What is expected
Copy the records out again in full, keeping them identical.

━━━━━━━━━━━━━━━━

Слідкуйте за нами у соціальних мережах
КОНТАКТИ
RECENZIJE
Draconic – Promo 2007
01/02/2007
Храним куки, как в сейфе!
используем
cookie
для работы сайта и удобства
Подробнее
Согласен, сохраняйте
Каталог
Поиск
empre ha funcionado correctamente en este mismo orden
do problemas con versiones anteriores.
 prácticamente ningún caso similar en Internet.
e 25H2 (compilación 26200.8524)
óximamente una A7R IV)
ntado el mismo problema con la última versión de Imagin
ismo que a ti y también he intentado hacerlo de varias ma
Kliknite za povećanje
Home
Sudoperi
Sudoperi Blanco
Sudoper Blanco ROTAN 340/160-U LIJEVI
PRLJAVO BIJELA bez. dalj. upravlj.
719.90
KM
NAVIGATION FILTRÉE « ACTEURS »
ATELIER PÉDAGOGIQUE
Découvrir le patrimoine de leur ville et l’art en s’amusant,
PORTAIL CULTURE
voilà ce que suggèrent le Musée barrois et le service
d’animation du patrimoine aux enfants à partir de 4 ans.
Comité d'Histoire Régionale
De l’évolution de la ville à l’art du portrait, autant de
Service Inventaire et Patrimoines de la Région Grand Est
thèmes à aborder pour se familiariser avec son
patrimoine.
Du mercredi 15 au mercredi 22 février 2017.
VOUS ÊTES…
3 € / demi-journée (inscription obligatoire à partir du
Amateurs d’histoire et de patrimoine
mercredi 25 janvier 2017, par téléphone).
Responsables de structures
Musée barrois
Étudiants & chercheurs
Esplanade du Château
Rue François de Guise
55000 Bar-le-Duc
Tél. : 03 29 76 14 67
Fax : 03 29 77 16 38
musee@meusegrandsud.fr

━━━━━━━━━━━━━━━━

Completed exercise
Слідкуйте за нами у соціальних мережах
КОНТАКТИ
RECENZIJE
Draconic – Promo 2007
01/02/2007
Храним куки, как в сейфе!
используем
cookie
для работы сайта и удобства
Подробнее
Согласен, сохраняйте
Каталог
Поиск
empre ha funcionado correctamente en este mismo orden
do problemas con versiones anteriores.
 prácticamente ningún caso similar en Internet.
e 25H2 (compilación 26200.8524)
óximamente una A7R IV)
ntado el mismo problema con la última versión de Imagin
ismo que a ti y también he intentado hacerlo de varias ma
Kliknite za povećanje
Home
Sudoperi
Sudoperi Blanco
Sudoper Blanco ROTAN 340/160-U LIJEVI
PRLJAVO BIJELA bez. dalj. upravlj.
719.90
KM
NAVIGATION FILTRÉE « ACTEURS »
ATELIER PÉDAGOGIQUE
Découvrir le patrimoine de leur ville et l’art en s’amusant,
PORTAIL CULTURE
voilà ce que suggèrent le Musée barrois et le service
d’animation du patrimoine aux enfants à partir de 4 ans.
Comité d'Histoire Régionale
De l’évolution de la ville à l’art du portrait, autant de
Service Inventaire et Patrimoines de la Région Grand Est
thèmes à aborder pour se familiariser avec son
patrimoine.
Du mercredi 15 au mercredi 22 février 2017.
VOUS ÊTES…
3 € / demi-journée (inscription obligatoire à partir du
Amateurs d’histoire et de patrimoine
mercredi 25 janvier 2017, par téléphone).
Responsables de structures
Musée barrois
Étudiants & chercheurs
Esplanade du Château
Rue François de Guise
55000 Bar-le-Duc
Tél. : 03 29 76 14 67
Fax : 03 29 77 16 38
musee@meusegrandsud.fr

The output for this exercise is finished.